§ Page excerpt
■ ■ ■
Personal information
- Full name: John Norman
- Born: 2 August 1909 Newport, Wales
- Died: 23 March 1994 (aged 84)
- Original team: Brunswick
- Height: 188 cm (6 ft 2 in)
- Weight: 89 kg (196 lb)

Playing career^{1}
- Years: Club / Games (Goals)
- 1938: Fitzroy / 01 0(1)
- 1940–41, 45–46: Preston (VFA) / 52 (24)
- ^{1} Playing statistics correct to the end of 1938.

= Jack Norman =

Australian rules footballer (1909–1994)

John Norman (2 August 1909 – 23 March 1994) was an Australian rules footballer who played with Fitzroy in the Victorian Football League (VFL).

==Family==
The eldest son of Norwegian-born Jonas Mattias Elija Svehaug (1886–1968) and Sarah Ann Curran (1886–1968), John Svehaug was born in Newport, Wales (the city of his mother's birth) on 2 August 1909. The family took the anglicised surname Norman when they emigrated to Australia in 1914.

He married Stella May Sullivan in 1931.

==Football==
After a single senior game in three years with Fitzroy, Norman transferred to Preston during the 1939 season where he played either side of his period of service in the Royal Australian Air Force during World War II.
■ ■ ■
§ Stored data
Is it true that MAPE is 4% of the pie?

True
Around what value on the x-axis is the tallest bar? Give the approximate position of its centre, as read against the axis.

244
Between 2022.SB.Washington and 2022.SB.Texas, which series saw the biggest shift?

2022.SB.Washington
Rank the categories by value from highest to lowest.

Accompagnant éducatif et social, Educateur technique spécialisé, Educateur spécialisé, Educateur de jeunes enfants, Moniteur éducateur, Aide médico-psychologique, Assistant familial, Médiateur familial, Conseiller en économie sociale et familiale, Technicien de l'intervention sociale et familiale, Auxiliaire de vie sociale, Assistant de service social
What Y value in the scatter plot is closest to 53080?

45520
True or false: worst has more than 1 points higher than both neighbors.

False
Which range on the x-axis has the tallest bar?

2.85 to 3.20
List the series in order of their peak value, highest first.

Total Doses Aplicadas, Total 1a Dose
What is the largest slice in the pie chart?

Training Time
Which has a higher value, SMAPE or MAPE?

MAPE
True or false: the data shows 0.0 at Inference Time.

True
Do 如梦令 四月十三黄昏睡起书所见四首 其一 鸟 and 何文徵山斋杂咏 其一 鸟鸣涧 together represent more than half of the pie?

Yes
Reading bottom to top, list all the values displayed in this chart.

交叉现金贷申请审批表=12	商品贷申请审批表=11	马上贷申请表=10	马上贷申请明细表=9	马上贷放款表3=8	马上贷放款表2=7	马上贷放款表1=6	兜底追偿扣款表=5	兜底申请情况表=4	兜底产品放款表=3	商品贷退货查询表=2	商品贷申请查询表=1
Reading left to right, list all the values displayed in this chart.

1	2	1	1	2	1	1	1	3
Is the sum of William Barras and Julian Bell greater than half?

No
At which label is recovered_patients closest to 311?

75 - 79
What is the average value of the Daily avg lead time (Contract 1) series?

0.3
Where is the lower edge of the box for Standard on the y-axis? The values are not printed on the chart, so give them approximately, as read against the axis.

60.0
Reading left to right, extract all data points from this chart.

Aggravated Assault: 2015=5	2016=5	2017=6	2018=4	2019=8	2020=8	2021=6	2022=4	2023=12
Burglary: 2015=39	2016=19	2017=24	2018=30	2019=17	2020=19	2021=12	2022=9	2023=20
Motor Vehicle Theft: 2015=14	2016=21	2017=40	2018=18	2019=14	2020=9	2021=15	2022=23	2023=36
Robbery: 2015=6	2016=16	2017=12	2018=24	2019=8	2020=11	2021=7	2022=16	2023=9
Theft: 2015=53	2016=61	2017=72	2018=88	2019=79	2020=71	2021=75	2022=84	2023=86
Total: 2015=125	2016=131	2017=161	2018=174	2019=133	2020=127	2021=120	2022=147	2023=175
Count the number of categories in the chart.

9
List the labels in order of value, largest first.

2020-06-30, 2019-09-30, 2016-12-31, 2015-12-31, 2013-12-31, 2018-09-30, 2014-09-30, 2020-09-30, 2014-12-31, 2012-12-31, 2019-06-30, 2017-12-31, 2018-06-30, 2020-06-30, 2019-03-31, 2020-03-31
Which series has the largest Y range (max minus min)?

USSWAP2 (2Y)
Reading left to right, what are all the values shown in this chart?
■ ■ ■
§ Task item A
From the Jack Norman article, repeat the text word for word, starting with "Personal information" and going on through "end of 1938.".
§ Task item B
In the Jack Norman article, whom did Norman marry, and in what year?

§ Response box A
Personal information
- Full name: John Norman
- Born: 2 August 1909 Newport, Wales
- Died: 23 March 1994 (aged 84)
- Original team: Brunswick
- Height: 188 cm (6 ft 2 in)
- Weight: 89 kg (196 lb)

Playing career^{1}
- Years: Club / Games (Goals)
- 1938: Fitzroy / 01 0(1)
- 1940–41, 45–46: Preston (VFA) / 52 (24)
- ^{1} Playing statistics correct to the end of 1938.

§ Response box B
Stella May Sullivan, in 1931.